Big developers take note
Crowdfunding, up until recently, has mostly been reserved for LANs at gaming shops, or friends’ houses with an entry fee and the winner, or winners, taking home a piece of the pot. But even the big names wouldn’t be where they are today without the dedication and persistence of their community. One of the most successful uses of crowdfunding a major tournament is by Valve, when they prepared for the third installment of The International for Dota 2 in 2013. The Compendium was introduced as an in-game interactive bundle available for purchase with a portion of the money going to the prize pool. Due to those sales, every year since has garnered the largest esports prize pool in the world. As the professional format was restructured to include Majors, so did the crowdfunding system using Battle Pass instead of the Compendium. Most recently, The International in 2016 had a base prize pool at $1.6 million (£1,234,720) with Battle Pass sales rocketing it to $20.7 million (£15,974,190). You can even track the prize pool progressions at Dota 2 Prize Tracker.
SMITE is another prime example of major crowdfunding success. Hi-Rez used a similar model for their first World Championship in 2015, boosting the prize pool to over $2 million (£1,543,400), a feat that, at that time, was the third highest prize pool in esports.

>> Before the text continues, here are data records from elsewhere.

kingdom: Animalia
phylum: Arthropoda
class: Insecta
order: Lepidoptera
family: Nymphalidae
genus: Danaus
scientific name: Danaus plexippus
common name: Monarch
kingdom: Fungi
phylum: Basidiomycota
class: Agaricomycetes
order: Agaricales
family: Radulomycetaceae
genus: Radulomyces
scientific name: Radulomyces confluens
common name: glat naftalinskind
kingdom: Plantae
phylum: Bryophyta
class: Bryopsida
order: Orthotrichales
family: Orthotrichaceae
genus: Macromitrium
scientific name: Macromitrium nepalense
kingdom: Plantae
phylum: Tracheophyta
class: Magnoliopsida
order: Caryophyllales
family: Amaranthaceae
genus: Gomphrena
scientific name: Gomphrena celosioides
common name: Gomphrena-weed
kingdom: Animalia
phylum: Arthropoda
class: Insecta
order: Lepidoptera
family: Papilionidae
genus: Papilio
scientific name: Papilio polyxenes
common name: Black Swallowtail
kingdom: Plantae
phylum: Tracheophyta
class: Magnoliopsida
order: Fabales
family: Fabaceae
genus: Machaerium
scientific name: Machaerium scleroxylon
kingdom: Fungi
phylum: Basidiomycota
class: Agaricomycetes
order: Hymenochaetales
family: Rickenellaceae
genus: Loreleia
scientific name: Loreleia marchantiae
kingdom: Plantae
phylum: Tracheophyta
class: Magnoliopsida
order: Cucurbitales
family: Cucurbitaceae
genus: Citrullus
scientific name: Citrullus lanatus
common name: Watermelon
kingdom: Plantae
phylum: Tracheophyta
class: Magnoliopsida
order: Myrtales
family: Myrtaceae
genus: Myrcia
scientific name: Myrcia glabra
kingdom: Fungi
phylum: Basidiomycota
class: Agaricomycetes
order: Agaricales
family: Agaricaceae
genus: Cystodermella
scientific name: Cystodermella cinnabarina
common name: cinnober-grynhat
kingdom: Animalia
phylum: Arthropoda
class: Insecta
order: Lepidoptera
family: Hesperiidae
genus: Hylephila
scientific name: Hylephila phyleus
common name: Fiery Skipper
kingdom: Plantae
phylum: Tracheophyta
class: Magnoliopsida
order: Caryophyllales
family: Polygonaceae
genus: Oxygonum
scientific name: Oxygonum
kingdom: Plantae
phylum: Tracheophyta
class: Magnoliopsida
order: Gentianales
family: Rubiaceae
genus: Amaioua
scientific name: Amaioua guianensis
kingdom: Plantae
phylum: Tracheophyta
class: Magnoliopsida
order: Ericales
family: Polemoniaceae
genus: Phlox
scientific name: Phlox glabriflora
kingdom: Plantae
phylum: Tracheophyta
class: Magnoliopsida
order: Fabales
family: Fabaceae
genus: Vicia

While crowdfunding isn’t necessarily a new concept, game developers have started to realise that using this system to fund tournaments can not only put more money in the hands of the players, but back to the companies themselves.
Riot was once a naysayer of crowdfunding, claiming it was akin to “begging” for money from their community. They seem to have had a change of heart, however, as the League of Legends developer recently introduced crowdfunding for their World Championship in 2016. 25% of Championship skins and Wards purchases added to their base prize pool of $2.13 million (£1,643,721). The final prize pool ended at $5.07 million (£3,912,519), meaning Riot pocketed around $8 million (£6,173,600) purely from the skins and ward purchases.
Other developers should pay attention. Not only can crowdfunding help boost their prize pools, but it can bring excellent marketing and they themselves can cash in. Matcherino’s Farwell told ESI that he believes that in the not-so-distant future, all tournament organisers will turn to crowdfunding: “What I think is going to happen is tournament organisers will start to use crowdfunding and the prize pools are going to be much larger than the one that’s not. So everyone that doesn’t like it, or for whatever reason is opposed to it, will essentially be forced to do it anyway. The fact is is that you’re doing these events because these communities want to see these events and support them”.
With so much accessibility with services like Matcherino, and major developers like Riot and Valve committed, the sky is truly the limit for crowdfunding. Whether it’s one of the most popular esports in the world, or the amateur scene of a game you’ve never heard of, crowdfunding can and will always be a viable resource. Matcherino CMO Michael Pinkham added that as gaming evolves, so will crowdfunding: “I’m curious to see where crowdfunding takes it. Gaming is obviously developing a lot and when you look at even the most popular games, those are all results of community driven efforts. Given that esports is so community driven, crowdfunding provides an essential element to it.”